The Help is an incredible film. It’s based upon the novel by Kathryn Stockett. I’ve heard good things about the book but I have so much on my plate right now that I knew I probably wouldn’t get around to reading it. That’s why I watched the film last night, and I am so glad I did.
There are very few films that resonate with me and leave me saying, “Wow, that was amazing!” This film did just that.
It’s set in Jackson, Mississippi in the 1960s amidst the beginnings of the Civil Rights Era. And although it is a period piece, it was almost like I was watching a science fiction film. I couldn’t believe the size of the houses that these small white families lived in back then. I couldn’t imagine myself living in such a large place and employing maids and nannies to keep my house tidy and raise my children. I couldn’t imagine inviting people into my house who I had no respect for and then treating them horribly as they did all the thankless tasks that needed to be done. But that is exactly how these black women were treated by their white employers.
I knew racism was huge back then, especially in the south. And I have heard about the separate drinking fountains for blacks and whites but I was shocked to see that the black help were not even allowed to use the washroom in the houses that they worked in.

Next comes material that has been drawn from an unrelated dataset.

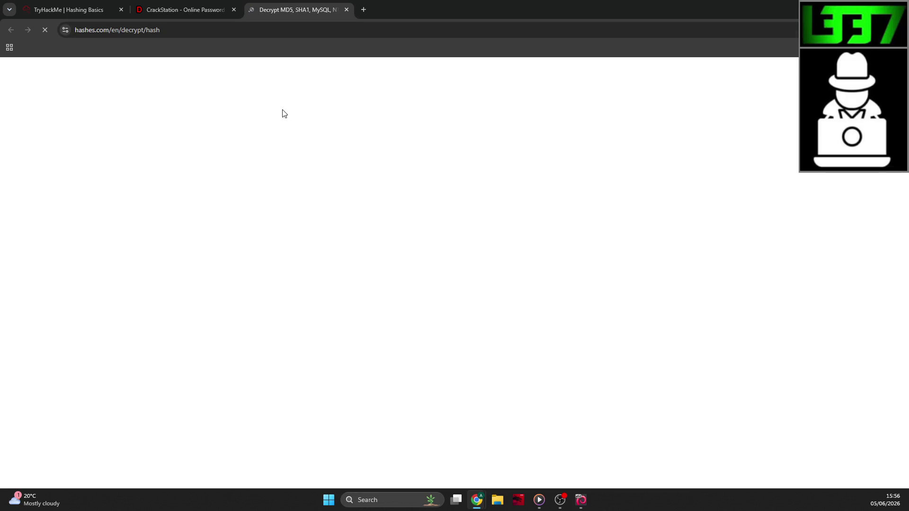
{"action": "left_click", "coordinate": [185, 10]}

One of the characters in the film, went so far as to draft a law that required a separate washroom to be built solely for the use of “the help.” It seems that most of the characters are silently complacent in the racist practices of the day. Fortunately, not all of them act in such outrageous ways.
Skeeter, played by Emma Stone, returns how from college and is shocked to see that the woman that her family had employed for her entire life had been fired. When she tells her mother, “She raised me!” we can see the hurt in her mother’s eye. It’s as if she didn’t even know that “the help” had fulfilled her motherly duties and was loved by her own daughter for it.
Skeeter wants to be a writer and she has the brilliant idea to let “the help” finally speak for themselves. She wants to interview them for a book but is met with a lot of resistance. The white women who employ black maids and nannies don’t like the fact that Skeeter is being so friendly towards them. They don’t like her talking to them at all. The black women are also scared that they will be fired if anyone finds out (or even worse that they’ll be beaten or murdered.) It’s a scary time but Skeeter manages to compile some amazing and heartbreaking stories from “the help.”
This film, along with some of the things I’ve been reading lately have really opened my eyes to the racism that still exists today. I’d thought we’d come so far since the 1960s. I can’t believe how much of this stuff still goes on.
The tag line to the film says, “Change begins with a whisper.”
We need more change though. Racism is still here, and I hope this film and this book spark some real discussion about these issues. After watching the film, I really want to read the book. I’m added it to my “to read” pile.